Retype each record shown below, leaving every character as it is.

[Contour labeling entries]
== == ==
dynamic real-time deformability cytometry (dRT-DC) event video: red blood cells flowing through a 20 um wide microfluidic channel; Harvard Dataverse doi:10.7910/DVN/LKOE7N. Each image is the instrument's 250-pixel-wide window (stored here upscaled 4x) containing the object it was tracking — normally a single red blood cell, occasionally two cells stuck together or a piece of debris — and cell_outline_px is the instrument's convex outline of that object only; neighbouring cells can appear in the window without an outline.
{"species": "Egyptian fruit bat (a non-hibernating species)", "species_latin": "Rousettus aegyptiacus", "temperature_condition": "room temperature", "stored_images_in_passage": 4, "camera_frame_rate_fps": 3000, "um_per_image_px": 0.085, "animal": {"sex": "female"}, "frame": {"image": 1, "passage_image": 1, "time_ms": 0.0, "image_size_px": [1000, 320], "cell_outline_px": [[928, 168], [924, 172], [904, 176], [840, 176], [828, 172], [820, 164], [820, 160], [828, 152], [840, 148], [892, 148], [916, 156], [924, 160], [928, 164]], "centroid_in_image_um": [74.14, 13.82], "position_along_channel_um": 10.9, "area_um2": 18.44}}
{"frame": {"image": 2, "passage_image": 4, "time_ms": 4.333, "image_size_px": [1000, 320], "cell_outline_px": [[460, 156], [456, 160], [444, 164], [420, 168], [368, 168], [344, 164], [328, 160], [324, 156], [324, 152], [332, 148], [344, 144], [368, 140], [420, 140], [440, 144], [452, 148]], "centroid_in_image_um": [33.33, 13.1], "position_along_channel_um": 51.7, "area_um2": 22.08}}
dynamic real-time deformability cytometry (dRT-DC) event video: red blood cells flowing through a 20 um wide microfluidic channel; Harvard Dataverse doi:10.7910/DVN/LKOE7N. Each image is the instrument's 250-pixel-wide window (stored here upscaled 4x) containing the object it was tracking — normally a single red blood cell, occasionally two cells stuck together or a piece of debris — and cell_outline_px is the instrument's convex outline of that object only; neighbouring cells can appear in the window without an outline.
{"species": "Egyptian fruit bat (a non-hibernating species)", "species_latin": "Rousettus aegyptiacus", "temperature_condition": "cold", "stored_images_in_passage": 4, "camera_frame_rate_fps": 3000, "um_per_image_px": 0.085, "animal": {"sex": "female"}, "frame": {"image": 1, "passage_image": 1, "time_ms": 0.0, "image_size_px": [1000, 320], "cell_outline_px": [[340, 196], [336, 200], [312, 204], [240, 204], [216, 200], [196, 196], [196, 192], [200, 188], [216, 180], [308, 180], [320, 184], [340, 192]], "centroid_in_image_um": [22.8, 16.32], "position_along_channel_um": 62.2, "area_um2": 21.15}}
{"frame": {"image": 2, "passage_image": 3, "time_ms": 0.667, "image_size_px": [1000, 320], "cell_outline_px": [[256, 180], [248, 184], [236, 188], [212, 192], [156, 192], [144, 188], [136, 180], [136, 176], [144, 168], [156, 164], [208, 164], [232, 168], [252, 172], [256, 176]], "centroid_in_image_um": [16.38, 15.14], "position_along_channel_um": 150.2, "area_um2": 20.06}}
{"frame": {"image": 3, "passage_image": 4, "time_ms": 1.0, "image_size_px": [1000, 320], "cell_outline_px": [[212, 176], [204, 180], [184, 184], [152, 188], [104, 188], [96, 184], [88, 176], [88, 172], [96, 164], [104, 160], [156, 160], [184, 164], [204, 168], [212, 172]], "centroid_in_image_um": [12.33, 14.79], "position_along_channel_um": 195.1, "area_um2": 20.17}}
== == ==
[FINISHED TASK]
dynamic real-time deformability cytometry (dRT-DC) event video: red blood cells flowing through a 20 um wide microfluidic channel; Harvard Dataverse doi:10.7910/DVN/LKOE7N. Each image is the instrument's 250-pixel-wide window (stored here upscaled 4x) containing the object it was tracking — normally a single red blood cell, occasionally two cells stuck together or a piece of debris — and cell_outline_px is the instrument's convex outline of that object only; neighbouring cells can appear in the window without an outline.
{"species": "Egyptian fruit bat (a non-hibernating species)", "species_latin": "Rousettus aegyptiacus", "temperature_condition": "room temperature", "stored_images_in_passage": 4, "camera_frame_rate_fps": 3000, "um_per_image_px": 0.085, "animal": {"sex": "female"}, "frame": {"image": 1, "passage_image": 1, "time_ms": 0.0, "image_size_px": [1000, 320], "cell_outline_px": [[928, 168], [924, 172], [904, 176], [840, 176], [828, 172], [820, 164], [820, 160], [828, 152], [840, 148], [892, 148], [916, 156], [924, 160], [928, 164]], "centroid_in_image_um": [74.14, 13.82], "position_along_channel_um": 10.9, "area_um2": 18.44}}
{"frame": {"image": 2, "passage_image": 4, "time_ms": 4.333, "image_size_px": [1000, 320], "cell_outline_px": [[460, 156], [456, 160], [444, 164], [420, 168], [368, 168], [344, 164], [328, 160], [324, 156], [324, 152], [332, 148], [344, 144], [368, 140], [420, 140], [440, 144], [452, 148]], "centroid_in_image_um": [33.33, 13.1], "position_along_channel_um": 51.7, "area_um2": 22.08}}
dynamic real-time deformability cytometry (dRT-DC) event video: red blood cells flowing through a 20 um wide microfluidic channel; Harvard Dataverse doi:10.7910/DVN/LKOE7N. Each image is the instrument's 250-pixel-wide window (stored here upscaled 4x) containing the object it was tracking — normally a single red blood cell, occasionally two cells stuck together or a piece of debris — and cell_outline_px is the instrument's convex outline of that object only; neighbouring cells can appear in the window without an outline.
{"species": "Egyptian fruit bat (a non-hibernating species)", "species_latin": "Rousettus aegyptiacus", "temperature_condition": "cold", "stored_images_in_passage": 4, "camera_frame_rate_fps": 3000, "um_per_image_px": 0.085, "animal": {"sex": "female"}, "frame": {"image": 1, "passage_image": 1, "time_ms": 0.0, "image_size_px": [1000, 320], "cell_outline_px": [[340, 196], [336, 200], [312, 204], [240, 204], [216, 200], [196, 196], [196, 192], [200, 188], [216, 180], [308, 180], [320, 184], [340, 192]], "centroid_in_image_um": [22.8, 16.32], "position_along_channel_um": 62.2, "area_um2": 21.15}}
{"frame": {"image": 2, "passage_image": 3, "time_ms": 0.667, "image_size_px": [1000, 320], "cell_outline_px": [[256, 180], [248, 184], [236, 188], [212, 192], [156, 192], [144, 188], [136, 180], [136, 176], [144, 168], [156, 164], [208, 164], [232, 168], [252, 172], [256, 176]], "centroid_in_image_um": [16.38, 15.14], "position_along_channel_um": 150.2, "area_um2": 20.06}}
{"frame": {"image": 3, "passage_image": 4, "time_ms": 1.0, "image_size_px": [1000, 320], "cell_outline_px": [[212, 176], [204, 180], [184, 184], [152, 188], [104, 188], [96, 184], [88, 176], [88, 172], [96, 164], [104, 160], [156, 160], [184, 164], [204, 168], [212, 172]], "centroid_in_image_um": [12.33, 14.79], "position_along_channel_um": 195.1, "area_um2": 20.17}}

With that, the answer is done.